E continua o jurista, referindo-se agora aos acusados de praticarem crimes graves: “Precisa (o advogado) não tanto pensar nestes casos, quanto procurar colocar-se nas vestes destes desgraçados para compreender a sua pavorosa solidão e, como esta, a sua necessidade de companhia. Companheiro, de ‘cum pane’, é aquele que divide conosco o pão. O companheiro se coloca no mesmo plano daqueles aos quais faz companhia. A necessidade do cliente, especialmente do acusado, é isto: de alguém que se sente ao lado dele, sobre o último degrau da escada”.

Esses excertos certamente despertaram e despertarão reações de incredulidade em muitas pessoas. Carnelutti se propõe a explicar um fenômeno simples, embora controverso: o advogado — o verdadeiro advogado, não o sofista fantasiado de terno e gravata que se vê por aí — tem a função de, por meio de sua atuação, pedir, “no último degrau da escada”, ao lado do acusado, que a voz dele seja ouvida, que a sua versão dos fatos seja levada em consideração.

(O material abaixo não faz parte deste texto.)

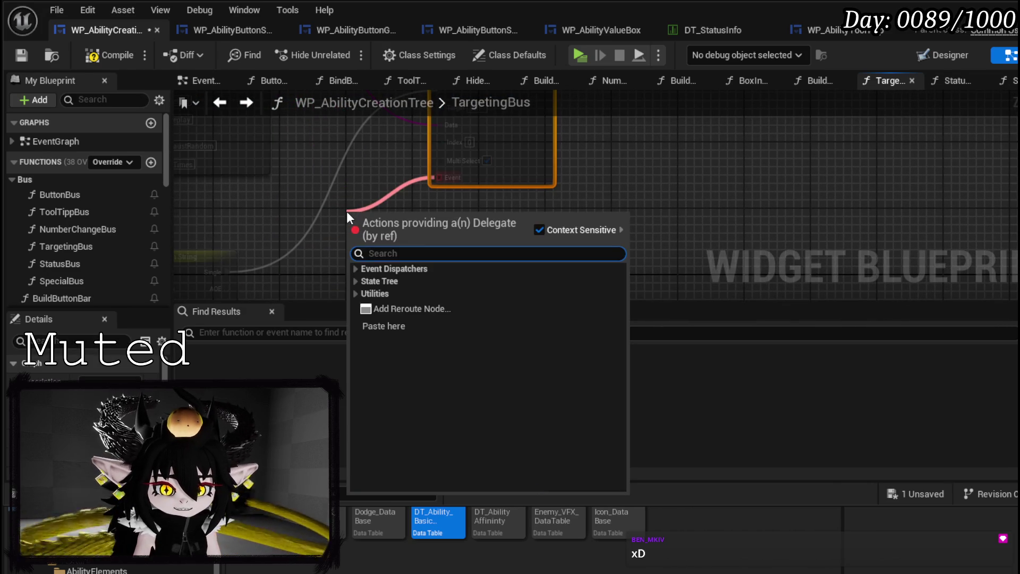
text(Crea)
click(402, 283)
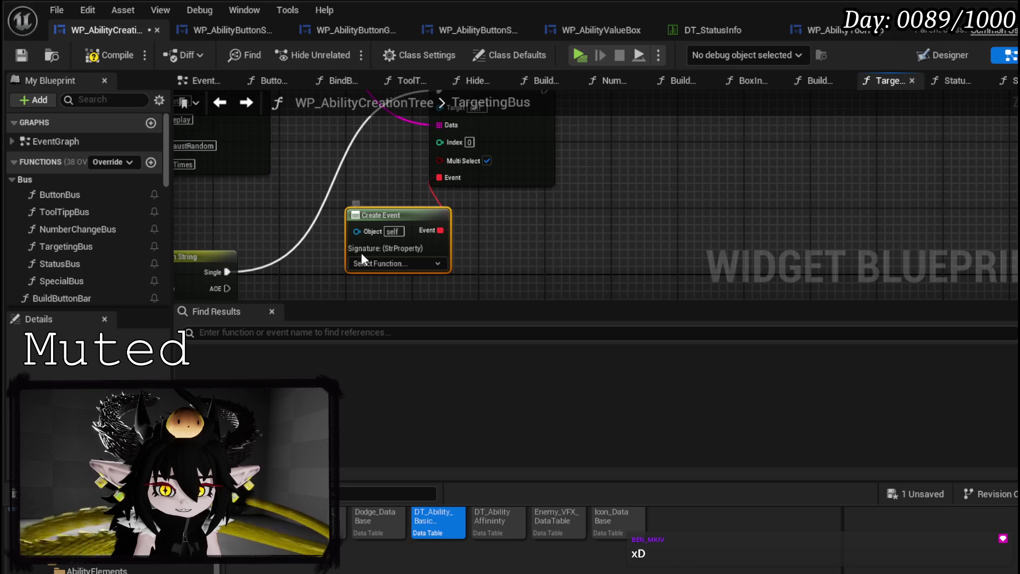
drag(285, 228, 333, 247)
click(456, 267)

E essa função representa um grande ato de amizade, um ato de amor no sentido cristão. Carnelutti nos ensina “o encarcerado é faminto e sedento de amor”.

É claro que essa proposição se aplica aos acusados em geral. Pensemos em Josef K., o protagonista de “O Processo” (1925). Kafka construiu um personagem que foi essencialmente privado desse amor. O pobre diabo só se deparou com a fria indiferença da burocracia estatal. Não vemos na figura de seu advogado, Herr Huld, um verdadeiro “ad vocatus”, pronto a socorrê-lo, mas apenas um velho acamado antiético que praticamente escraviza um dos seus clientes (Rudi Block). É tudo o que um advogado não deve ser. Simbolicamente, é a falência do amor e da amizade perante o “Estado-monstro”. Um advogado “carneluttiano” com certeza teria impedido o assassinato de Josef K. no final da obra.

A explicação cristã de Carnelutti ensina o que um verdadeiro advogado é. O “unheimliche” (estranhamento de uma situação familiar) kafkiano ensina o que a falta dele gera.